Hip fractures are associated with reduced mobility, and higher morbidity, mortality, and healthcare costs. Approximately 90% of hip fractures in the elderly are associated with osteoporosis, making it particularly important to screen the population for hip osteoporosis and intervene early. Dual-energy X-ray absorptiometry (DXA) has limited accessibility, so predictive models for hip osteoporosis that do not use bone mineral density (BMD) data are essential. We aimed to develop and validate prediction models for female hip osteoporosis using electronic health records without BMD data.
This retrospective study used anonymized medical electronic records, from September 2013 to November 2023, from the Health Management Center of the Second Xiangya Hospital. A total of 8039 women were included in the derivation dataset. The set was then randomized into a 75% training dataset and a 25% testing dataset. Four algorithms for feature selection were used to identify predictors of osteoporosis. The identified predictors were then used to train and optimize eight machine learning models. The models were tuned using 5-fold cross-validation to assess model performance in the testing dataset and the independent validation dataset from the National Health and Nutrition Examination Surveys (NHANES). The SHapley Additive explanation (SHAP) method was used to rank feature importance and explain the final model.
A combination of the Boruta, LASSO, varSelRF, and RFE methods identified systolic blood pressure, red blood cell count, glycohemoglobin, alanine aminotransferase, aspartate aminotransferase, uric acid, age, and body mass index as the most important predictors of osteoporosis in women. The XGBoost model outperformed the other models, with an Area Under the Curve (AUC) of 0.805 (95%CI: 0.779-0.831), and a moderate sensitivity of 0.706. The externally validated XGBoost model had an AUC of 0.811 (95% CI: 0.793-0.828), with a moderate sensitivity of 0.775.
The XGBoost model demonstrates high identification performance even without questionnaire data, out-performing both the traditional the logistic regression model and the OSTA model. It can be integrated into routine clinical workflows to identify females at high risk for osteoporosis.
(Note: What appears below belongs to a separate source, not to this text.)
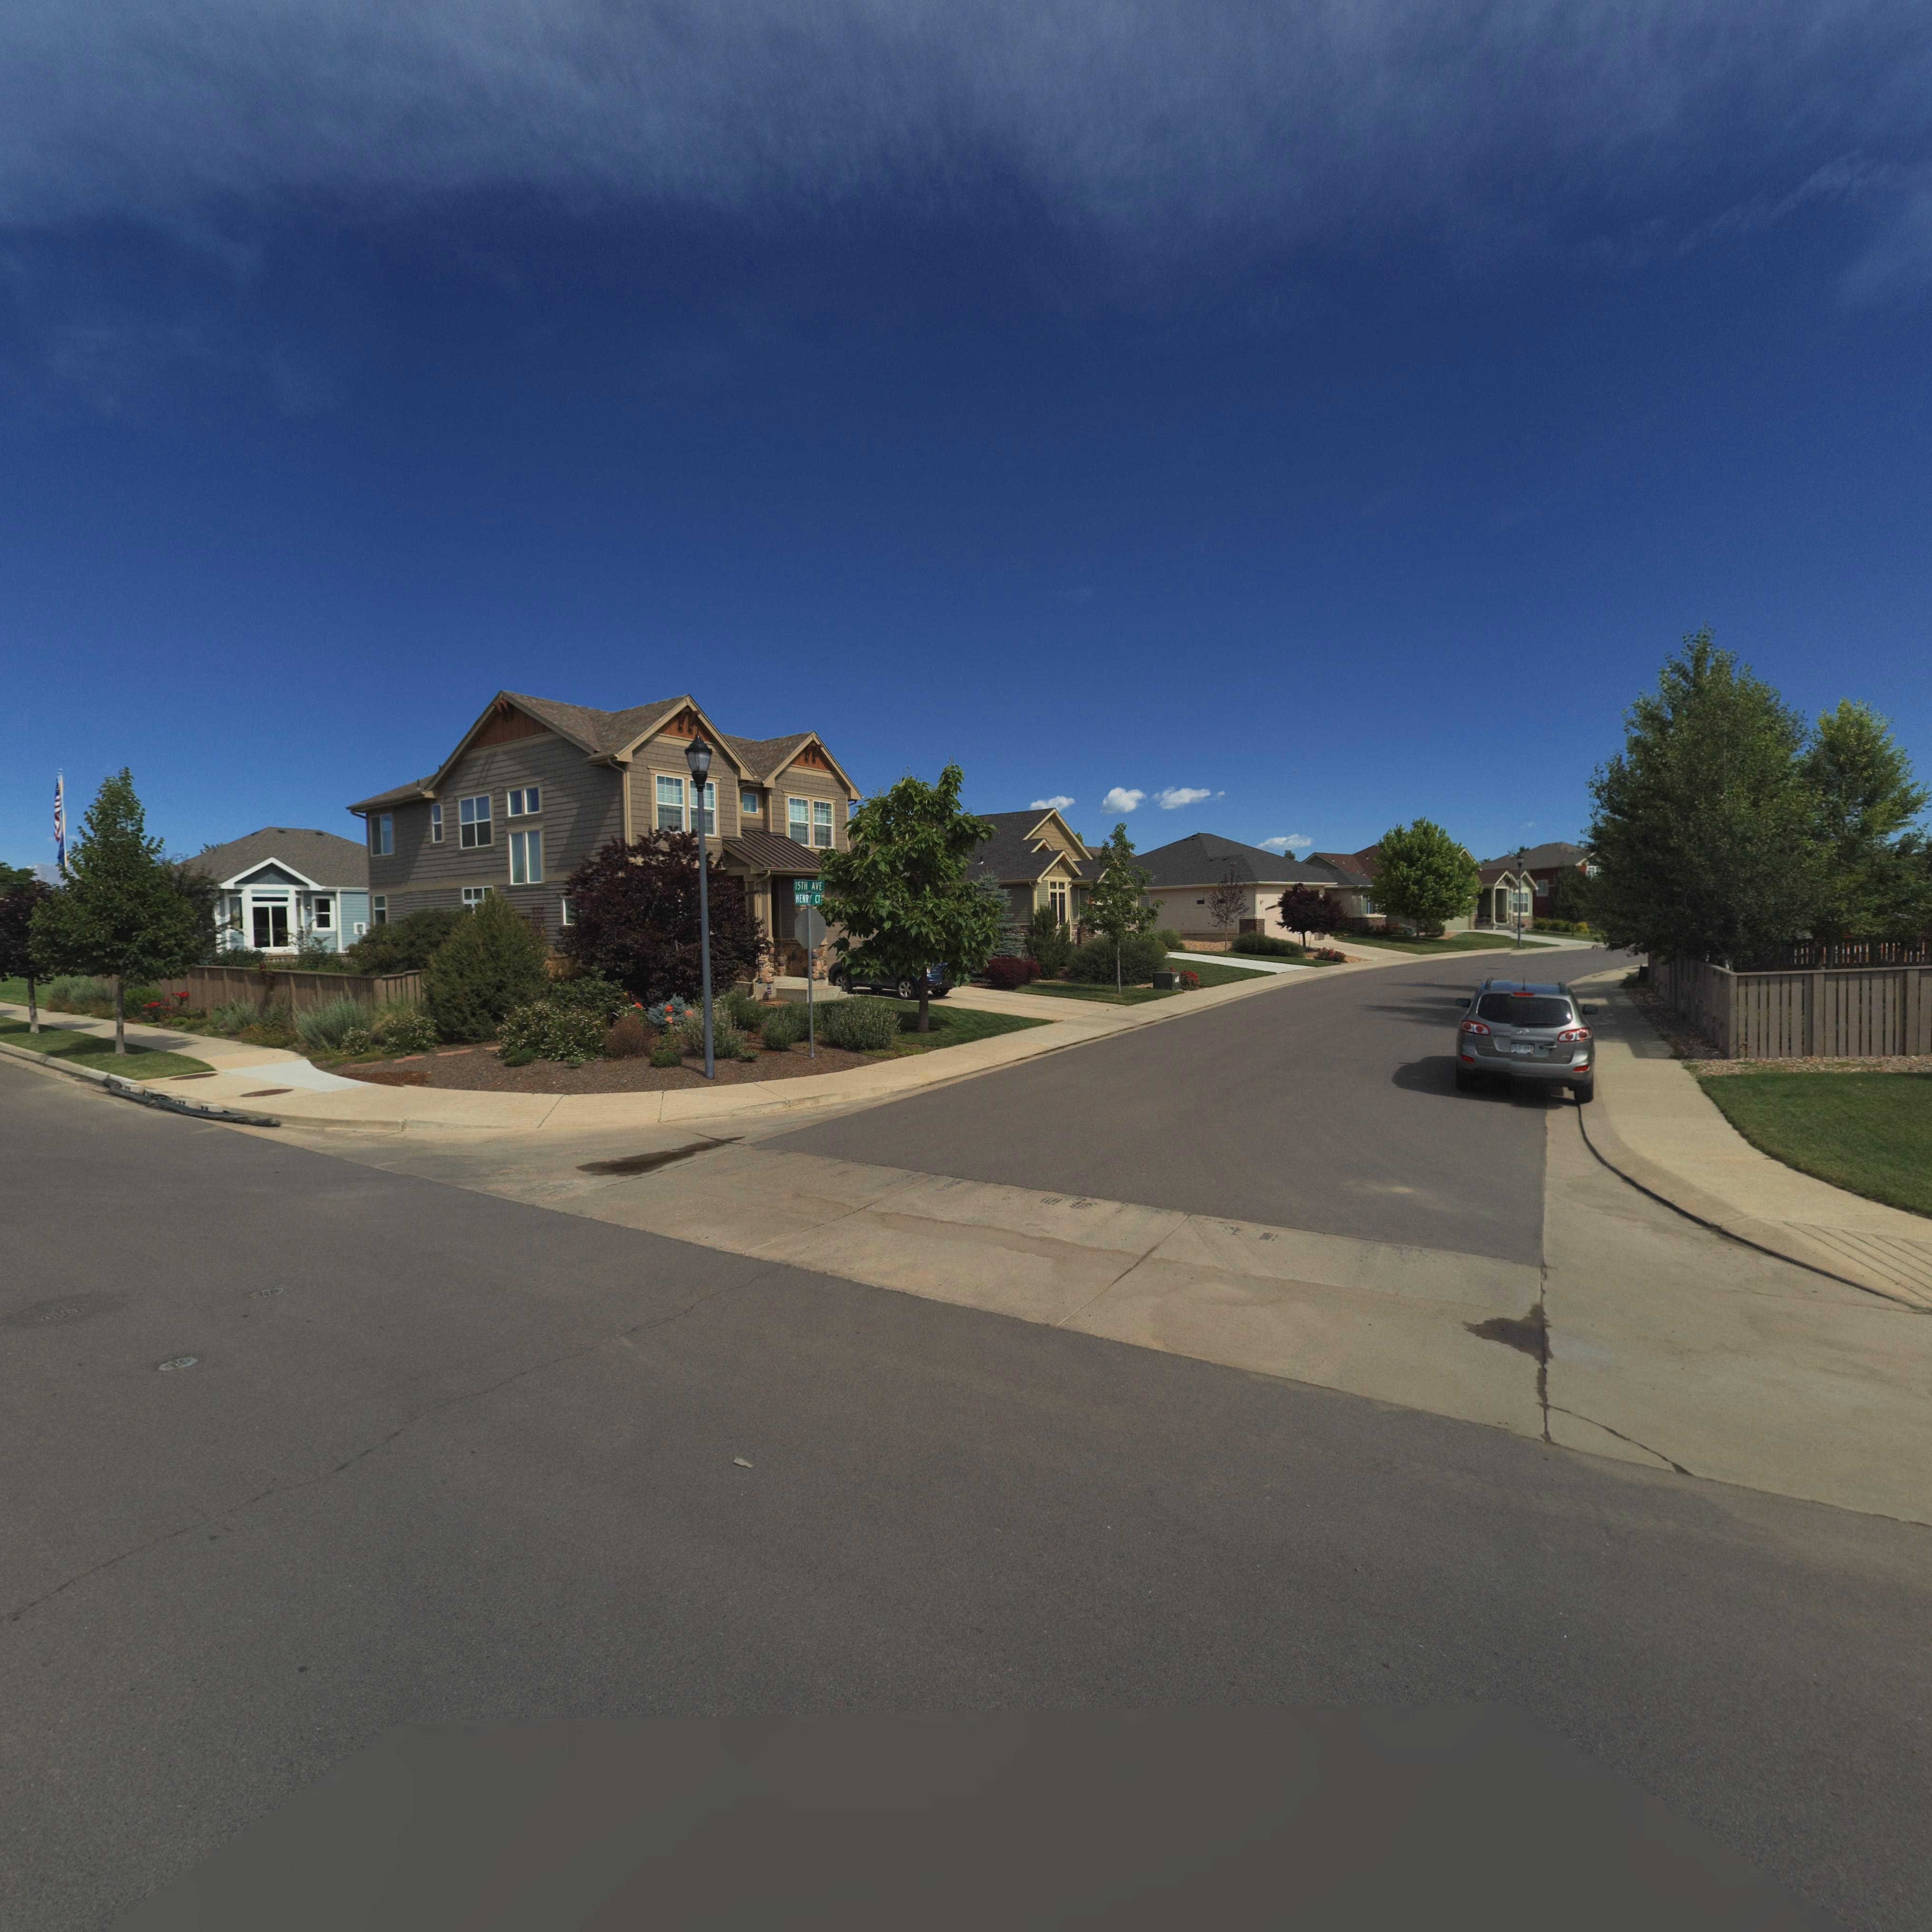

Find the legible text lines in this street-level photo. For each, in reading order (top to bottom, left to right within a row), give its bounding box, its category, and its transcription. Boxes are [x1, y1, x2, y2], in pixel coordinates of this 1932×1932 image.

髋部骨折与行动能力下降、更高的发病率、死亡率及医疗成本相关。老年人中约90%的髋部骨折与骨质疏松症有关,因此对人群进行髋部骨质疏松症筛查并早期干预尤为重要。双能X线吸收法(DXA)的可及性有限,因此不使用骨密度(BMD)数据的髋部骨质疏松症预测模型至关重要。我们旨在开发并验证不使用BMD数据的女性髋部骨质疏松症预测模型,该模型利用电子健康记录。
这项回顾性研究使用了2013年9月至2023年11月中南大学湘雅二医院健康管理中心的匿名医疗电子记录。共有8039名女性纳入推导数据集。然后将该数据集随机分为75%的训练数据集和25%的测试数据集。使用四种特征选择算法来识别骨质疏松症的预测因素。然后将识别出的预测因素用于训练和优化八个机器学习模型。使用5折交叉验证对模型进行调整,以评估测试数据集以及来自美国国家健康与营养检查调查(NHANES)的独立验证数据集中的模型性能。使用SHapley加性解释(SHAP)方法对特征重要性进行排名并解释最终模型。
Boruta、LASSO、varSelRF和RFE方法相结合,确定收缩压、红细胞计数、糖化血红蛋白、丙氨酸转氨酶、天冬氨酸转氨酶、尿酸、年龄和体重指数是女性骨质疏松症最重要的预测因素。XGBoost模型的表现优于其他模型,曲线下面积(AUC)为0.805(95%CI:0.779-0.831),中等敏感度为0.706。外部验证的XGBoost模型的AUC为0.811(95%CI:0.793-0.828),中等敏感度为0.775。
即使没有问卷数据,XGBoost模型也表现出较高的识别性能,优于传统的逻辑回归模型和OSTA模型。它可以整合到常规临床工作流程中,以识别骨质疏松症高危女性。